_WORK ITEM:_ Which lines run from the one with "Origins of Modern Stat" through the end of the data? Retype them exactly, without pictures.

_INPUT RECORDS:_
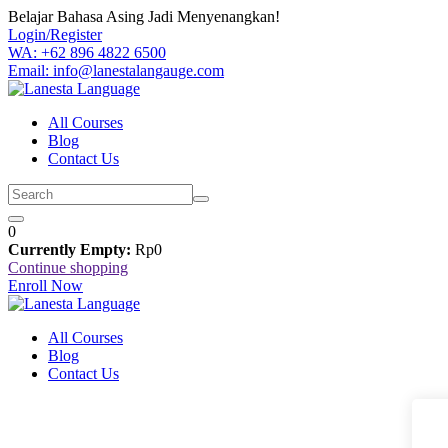
Skip
Belajar Bahasa Asing Jadi Menyenangkan!
to
Login/Register
content
WA: +62 896 4822 6500
Email: info@lanestalangauge.com
All Courses
Blog
Contact Us
0
Currently Empty:
Rp
0
Continue shopping
Enroll Now
All Courses
Blog
Contact Us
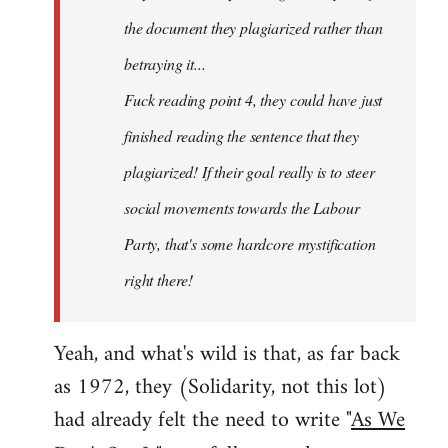
the document they plagiarized rather than
betraying it...
Fuck reading point 4, they could have just
finished reading the sentence that they
plagiarized! If their goal really is to steer
social movements towards the Labour
Party, that's some hardcore mystification
right there!
Yeah, and what's wild is that, as far back
as 1972, they (Solidarity, not this lot)
had already felt the need to write "
As We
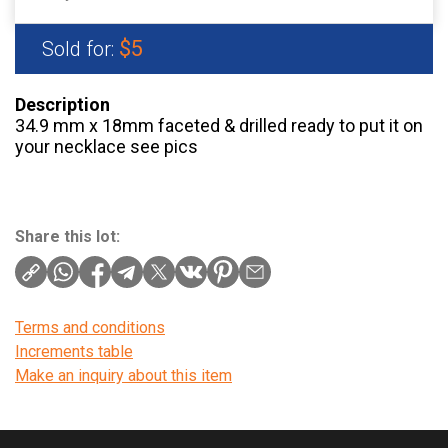
$5
Sold for:
Description
34.9 mm x 18mm faceted & drilled ready to put it on
your necklace see pics
Share this lot:
Terms and conditions
Increments table
Make an inquiry about this item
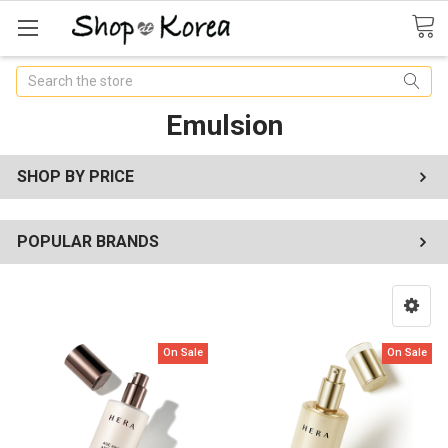
Search
Emulsion
SHOP BY PRICE
POPULAR BRANDS
On Sale
On Sale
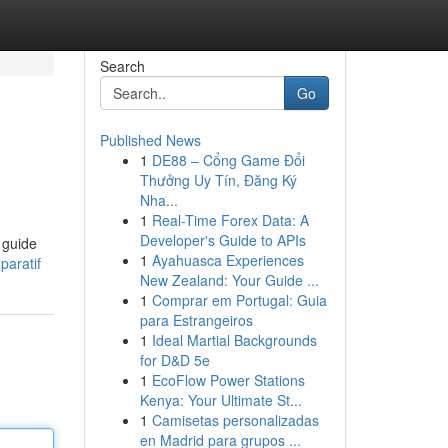
Search
Go
Published News
1
DE88 – Cổng Game Đổi
Thưởng Uy Tín, Đăng Ký
Nha...
1
Real-Time Forex Data: A
Developer's Guide to APIs
e guide
1
Ayahuasca Experiences
paratif
New Zealand: Your Guide ...
1
Comprar em Portugal: Guia
para Estrangeiros
1
Ideal Martial Backgrounds
for D&D 5e
1
EcoFlow Power Stations
Kenya: Your Ultimate St...
1
Camisetas personalizadas
en Madrid para grupos ...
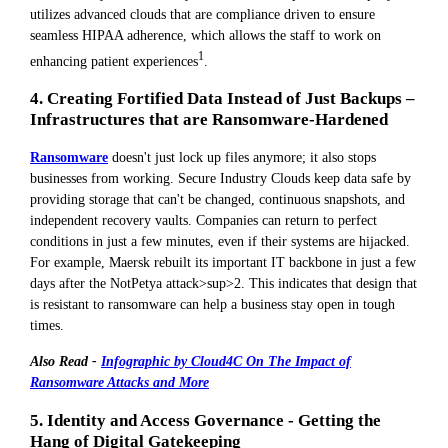
utilizes advanced clouds that are compliance driven to ensure
seamless HIPAA adherence, which allows the staff to work on
1
enhancing patient experiences
.
4. Creating Fortified Data Instead of Just Backups –
Infrastructures that are Ransomware-Hardened
Ransomware
doesn't just lock up files anymore; it also stops
businesses from working. Secure Industry Clouds keep data safe by
providing storage that can't be changed, continuous snapshots, and
independent recovery vaults. Companies can return to perfect
conditions in just a few minutes, even if their systems are hijacked.
For example, Maersk rebuilt its important IT backbone in just a few
days after the NotPetya attack>sup>2. This indicates that design that
is resistant to ransomware can help a business stay open in tough
times.
Also Read -
Infographic by Cloud4C On The Impact of
Ransomware Attacks and More
5. Identity and Access Governance - Getting the
Hang of Digital Gatekeeping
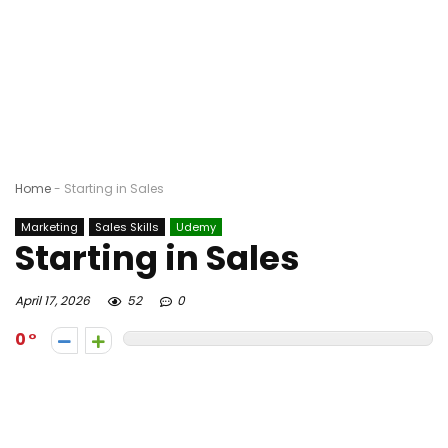
Home
-
Starting in Sales
Marketing
Sales Skills
Udemy
Starting in Sales
April 17, 2026
52
0
0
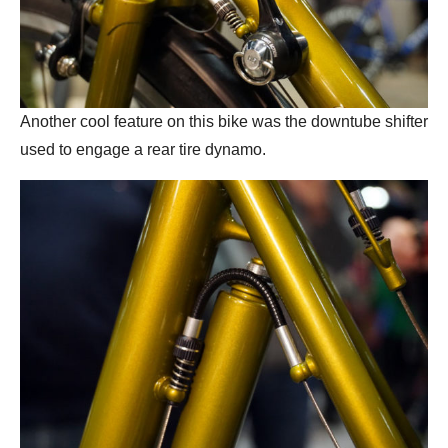
Another cool feature on this bike was the downtube shifter
used to engage a rear tire dynamo.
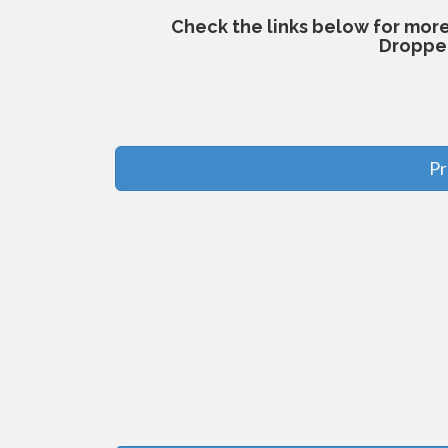
Check the links below for mor
Droppe
Pr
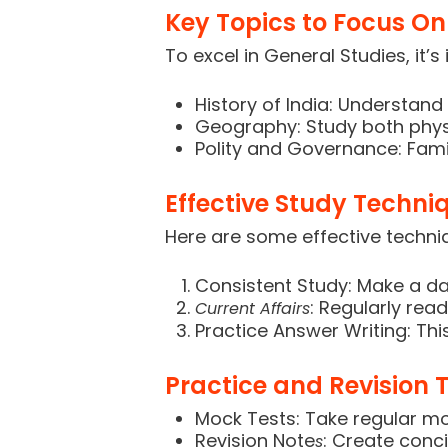
Key Topics to Focus On
To excel in General Studies, it’
History of India: Understa
Geography: Study both phy
Polity and Governance: Famil
Effective Study Techni
Here are some effective techni
Consistent Study: Make a dai
: Regularly re
Current Affairs
Practice Answer Writing: This
Practice and Revision T
Mock Tests: Take regular mo
Revision Note
: Create conci
s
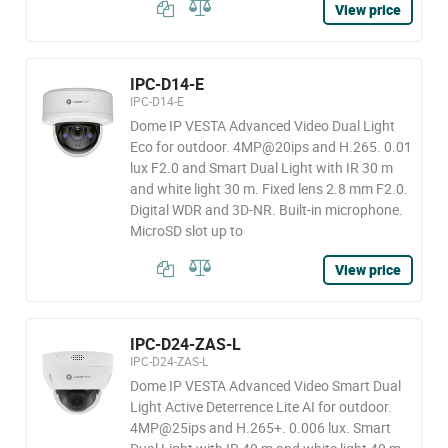
View price
IPC-D14-E
IPC-D14-E
Dome IP VESTA Advanced Video Dual Light
Eco for outdoor. 4MP@20ips and H.265. 0.01
lux F2.0 and Smart Dual Light with IR 30 m
and white light 30 m. Fixed lens 2.8 mm F2.0.
Digital WDR and 3D-NR. Built-in microphone.
MicroSD slot up to
View price
IPC-D24-ZAS-L
IPC-D24-ZAS-L
Dome IP VESTA Advanced Video Smart Dual
Light Active Deterrence Lite AI for outdoor.
4MP@25ips and H.265+. 0.006 lux. Smart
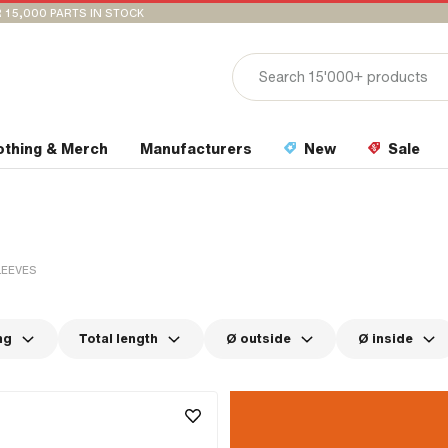
 15,000 PARTS IN STOCK
othing & Merch
Manufacturers
New
Sale
LEEVES
ng
Total length
Ø outside
Ø inside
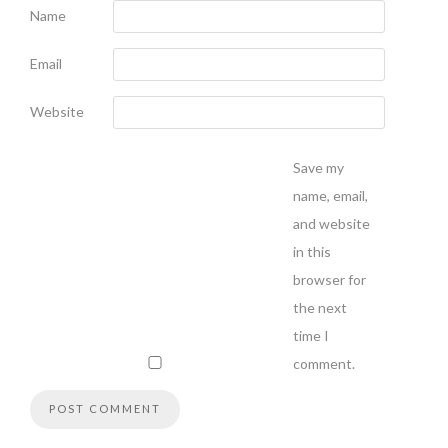
Name
Email
Website
Save my
name, email,
and website
in this
browser for
the next
time I
comment.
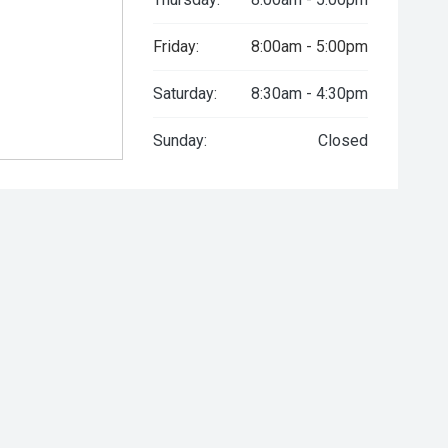
Friday:
8:00am - 5:00pm
Saturday:
8:30am - 4:30pm
Sunday:
Closed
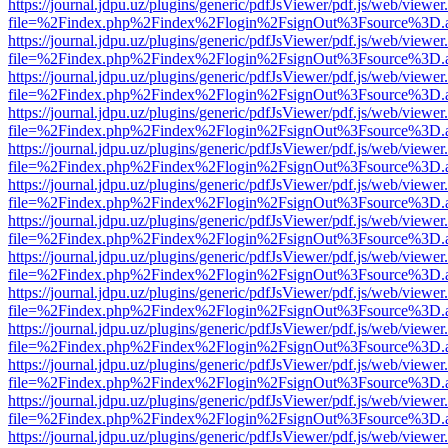
https://journal.jdpu.uz/plugins/generic/pdfJsViewer/pdf.js/web/viewer
file=%2Findex.php%2Findex%2Flogin%2FsignOut%3Fsource%3D.ame
https://journal.jdpu.uz/plugins/generic/pdfJsViewer/pdf.js/web/viewer
file=%2Findex.php%2Findex%2Flogin%2FsignOut%3Fsource%3D.ame
https://journal.jdpu.uz/plugins/generic/pdfJsViewer/pdf.js/web/viewer
file=%2Findex.php%2Findex%2Flogin%2FsignOut%3Fsource%3D.ame
https://journal.jdpu.uz/plugins/generic/pdfJsViewer/pdf.js/web/viewer
file=%2Findex.php%2Findex%2Flogin%2FsignOut%3Fsource%3D.ame
https://journal.jdpu.uz/plugins/generic/pdfJsViewer/pdf.js/web/viewer
file=%2Findex.php%2Findex%2Flogin%2FsignOut%3Fsource%3D.ame
https://journal.jdpu.uz/plugins/generic/pdfJsViewer/pdf.js/web/viewer
file=%2Findex.php%2Findex%2Flogin%2FsignOut%3Fsource%3D.ame
https://journal.jdpu.uz/plugins/generic/pdfJsViewer/pdf.js/web/viewer
file=%2Findex.php%2Findex%2Flogin%2FsignOut%3Fsource%3D.ame
https://journal.jdpu.uz/plugins/generic/pdfJsViewer/pdf.js/web/viewer
file=%2Findex.php%2Findex%2Flogin%2FsignOut%3Fsource%3D.ame
https://journal.jdpu.uz/plugins/generic/pdfJsViewer/pdf.js/web/viewer
file=%2Findex.php%2Findex%2Flogin%2FsignOut%3Fsource%3D.ame
https://journal.jdpu.uz/plugins/generic/pdfJsViewer/pdf.js/web/viewer
file=%2Findex.php%2Findex%2Flogin%2FsignOut%3Fsource%3D.ame
https://journal.jdpu.uz/plugins/generic/pdfJsViewer/pdf.js/web/viewer
file=%2Findex.php%2Findex%2Flogin%2FsignOut%3Fsource%3D.ame
https://journal.jdpu.uz/plugins/generic/pdfJsViewer/pdf.js/web/viewer
file=%2Findex.php%2Findex%2Flogin%2FsignOut%3Fsource%3D.ame
https://journal.jdpu.uz/plugins/generic/pdfJsViewer/pdf.js/web/viewer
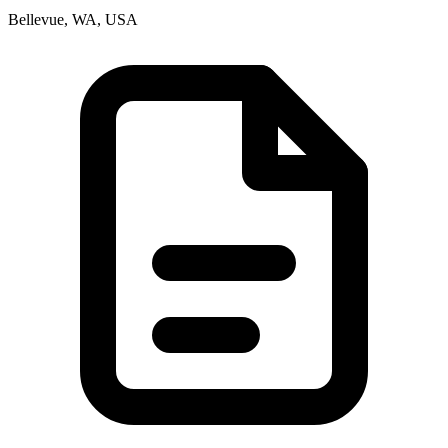
Bellevue, WA, USA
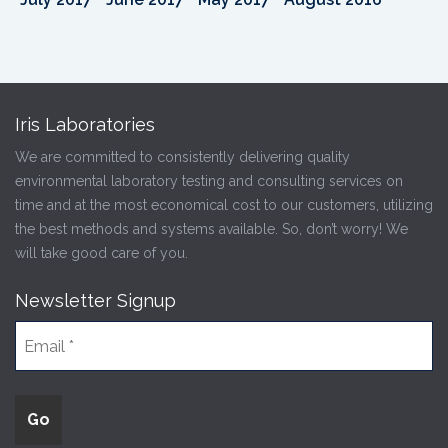
Iris Laboratories
We are committed to consistently delivering quality
environmental laboratory testing and consulting services on
time and at the most economical cost to our customers, utilizing
the best methods and systems available. So, don’t worry! We
will take good care of you.
Newsletter Signup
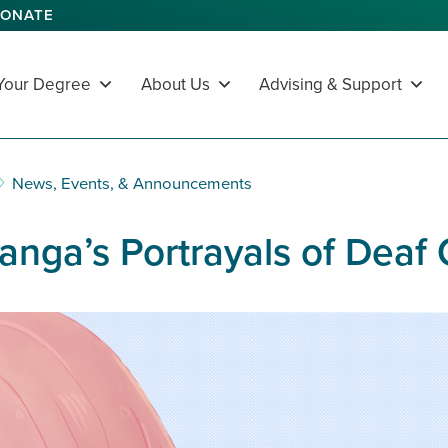
ONATE
 Your Degree
About Us
Advising & Support
News, Events, & Announcements
Manga’s Portrayals of Deaf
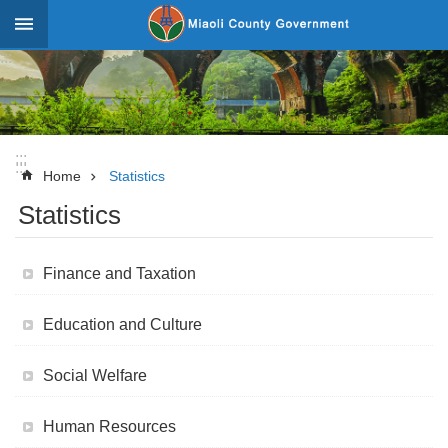
Skip to main content
:::
_
Advanced
Search
:::
:::
News
Home
Statistics
Statistics
About
Miaoli
Finance and Taxation
Government
Team
Education and Culture
Tourism
Social Welfare
Statistics
Investment
Human Resources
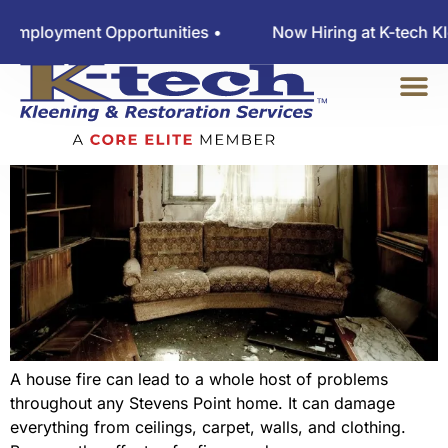
Four Parts Of Fire Damage
Employment Opportunities •
Now Hiring at K-tech Kl
Cleanup
A house fire can lead to a whole host of problems
throughout any Stevens Point home. It can damage
everything from ceilings, carpet, walls, and clothing.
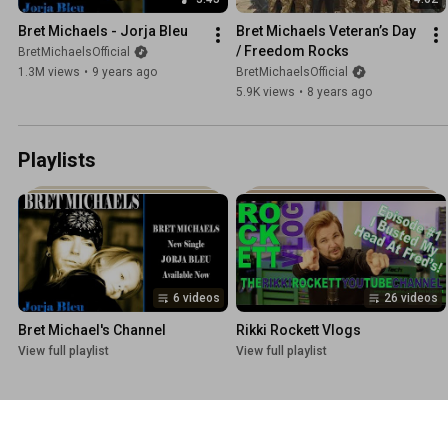
Bret Michaels - Jorja Bleu
Bret Michaels Veteran’s Day 
/ Freedom Rocks
BretMichaelsOfficial
1.3M views
•
9 years ago
BretMichaelsOfficial
5.9K views
•
8 years ago
Playlists
6 videos
26 videos
Bret Michael's Channel
Rikki Rockett Vlogs
View full playlist
View full playlist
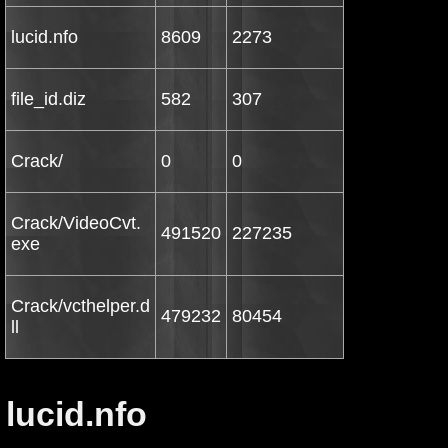
lucid.nfo
8609
2273
file_id.diz
582
307
Crack/
0
0
Crack/VideoCvt.
491520
227235
exe
Crack/vcthelper.d
479232
80454
ll
lucid.nfo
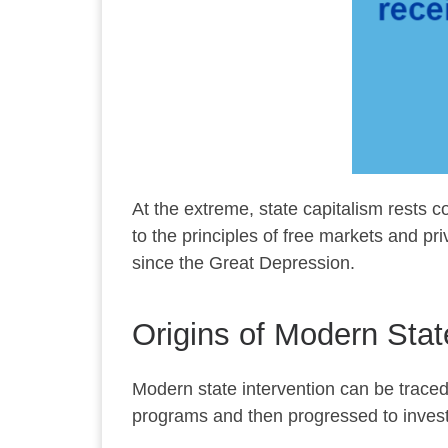
At the extreme, state capitalism rests con
to the principles of free markets and p
since the Great Depression.
Origins of Modern Stat
Modern state intervention can be trace
programs and then progressed to investm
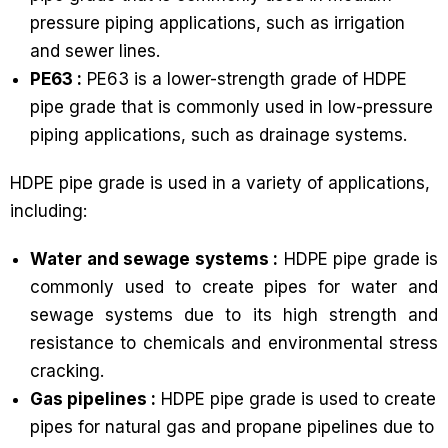
pressure piping applications, such as irrigation
and sewer lines.
PE63 :
PE63 is a lower-strength grade of HDPE
pipe grade that is commonly used in low-pressure
piping applications, such as drainage systems.
HDPE pipe grade is used in a variety of applications,
including:
Water and sewage systems :
HDPE pipe grade is
commonly used to create pipes for water and
sewage systems due to its high strength and
resistance to chemicals and environmental stress
cracking.
Gas pipelines :
HDPE pipe grade is used to create
pipes for natural gas and propane pipelines due to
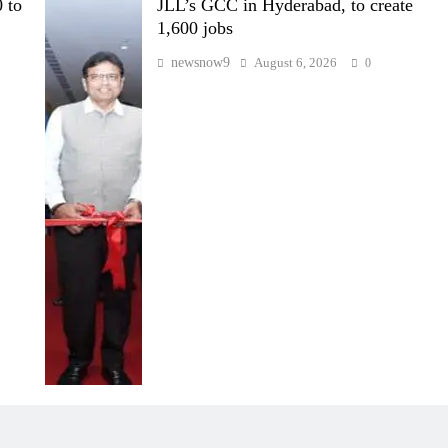
 to
JLL’s GCC in Hyderabad, to create
1,600 jobs
newsnow9
August 6, 2026
0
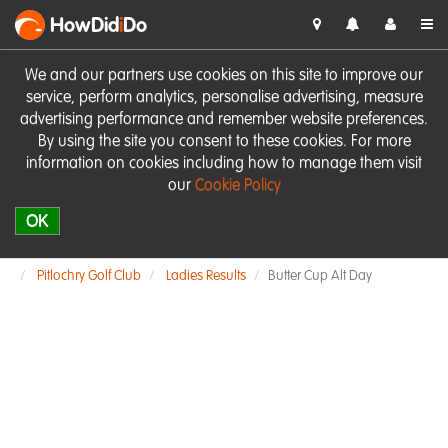
HowDid
i
Do
We and our partners use cookies on this site to improve our
service, perform analytics, personalise advertising, measure
advertising performance and remember website preferences.
By using the site you consent to these cookies. For more
information on cookies including how to manage them visit
our
Cookie Policy
OK
Pitlochry Golf Club
Ladies Results
Butter Cup Alt Day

_EXERCISE RESULT:_
Origins of Modern Stat
Modern state intervention can be trace
programs and then progressed to investm
pressure piping applications, such as irrigation
and sewer lines.
PE63 :
PE63 is a lower-strength grade of HDPE
pipe grade that is commonly used in low-pressure
piping applications, such as drainage systems.
HDPE pipe grade is used in a variety of applications,
including:
Water and sewage systems :
HDPE pipe grade is
commonly used to create pipes for water and
sewage systems due to its high strength and
resistance to chemicals and environmental stress
cracking.
Gas pipelines :
HDPE pipe grade is used to create
pipes for natural gas and propane pipelines due to
 to
JLL’s GCC in Hyderabad, to create
1,600 jobs
newsnow9
August 6, 2026
0
HowDid
i
Do
We and our partners use cookies on this site to improve our
service, perform analytics, personalise advertising, measure
advertising performance and remember website preferences.
By using the site you consent to these cookies. For more
information on cookies including how to manage them visit
our
Cookie Policy
OK
Pitlochry Golf Club
Ladies Results
Butter Cup Alt Day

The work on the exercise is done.